## Task instructions
Copy the lines of the listing below exactly, starting at the line that contains "country: Brazil" and ending at the final line of the listing, with both of those lines included.

## Dataset records
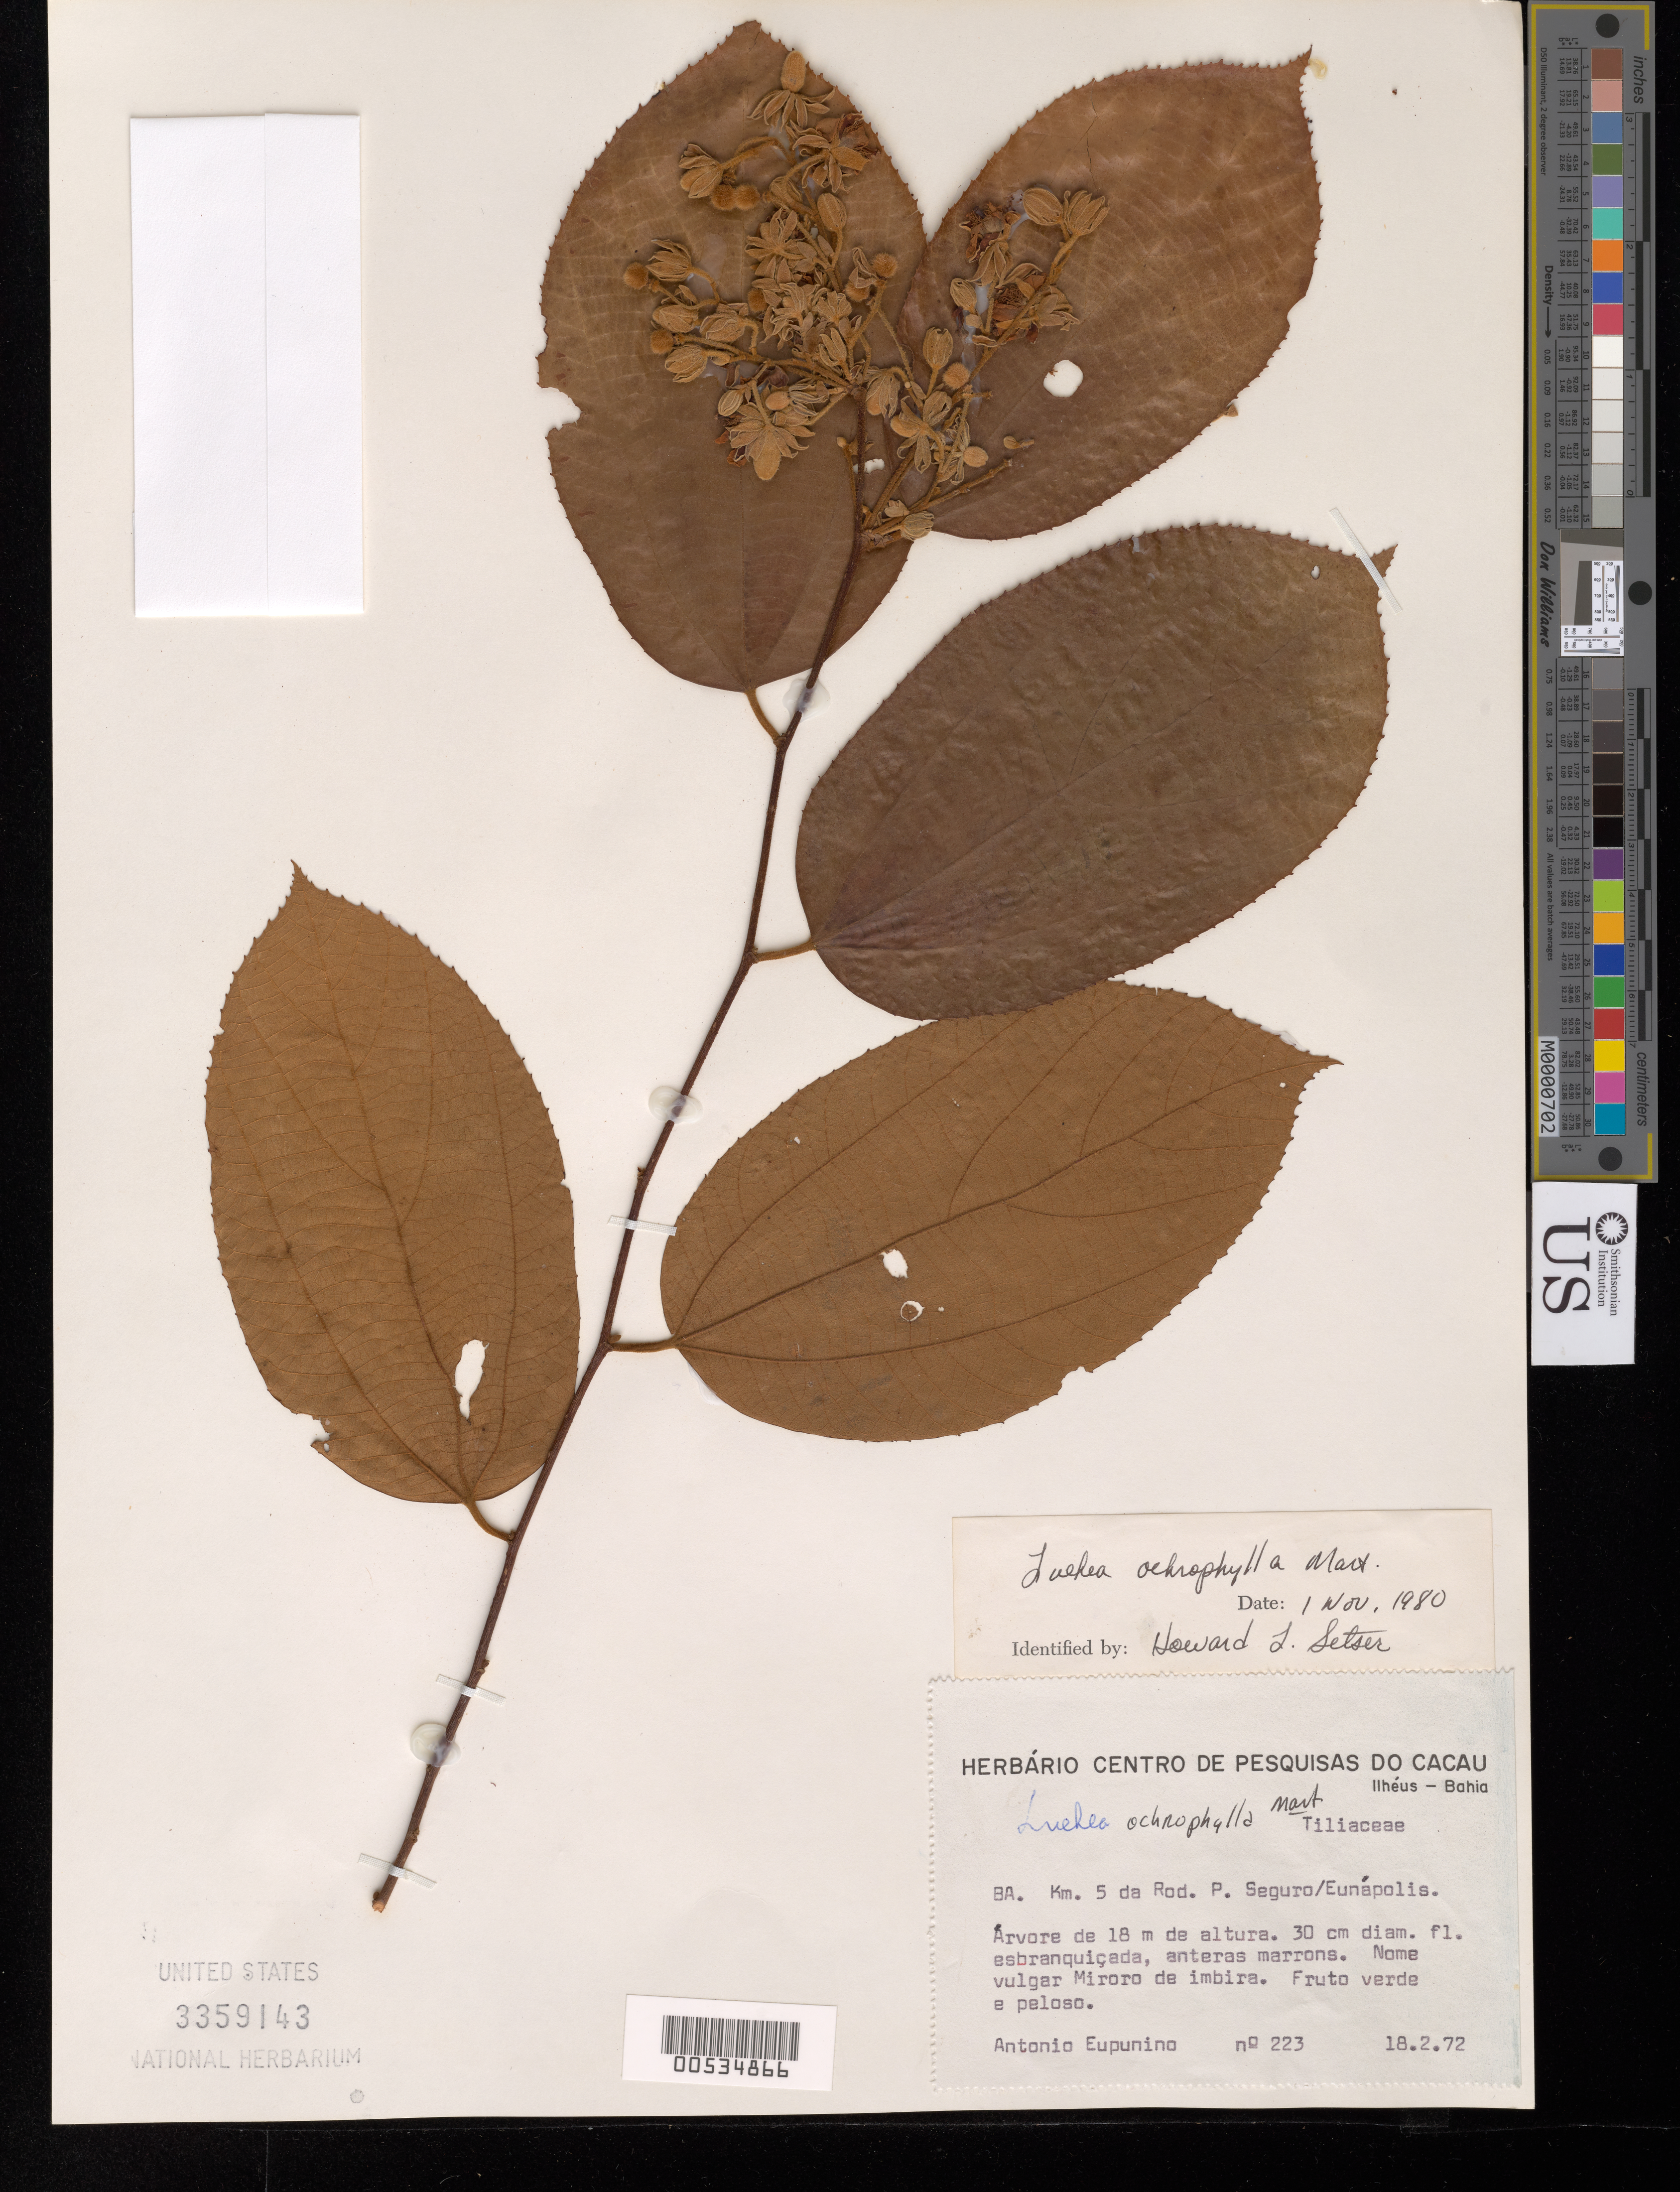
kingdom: Plantae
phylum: Tracheophyta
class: Magnoliopsida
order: Malvales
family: Malvaceae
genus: Luehea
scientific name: Luehea ochrophylla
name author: Mart.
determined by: Setser, H. L., (KY), University of Kentucky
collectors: A. Eupunino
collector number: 223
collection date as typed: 18 Feb 1972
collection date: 1972-02-18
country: Brazil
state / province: Bahia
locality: Km 5 da Rod. P. Seguro/Eunápolis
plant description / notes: Common name: Miroro de imbira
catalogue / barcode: US 3359143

## Exercise response
country: Brazil
state / province: Bahia
locality: Km 5 da Rod. P. Seguro/Eunápolis
plant description / notes: Common name: Miroro de imbira
catalogue / barcode: US 3359143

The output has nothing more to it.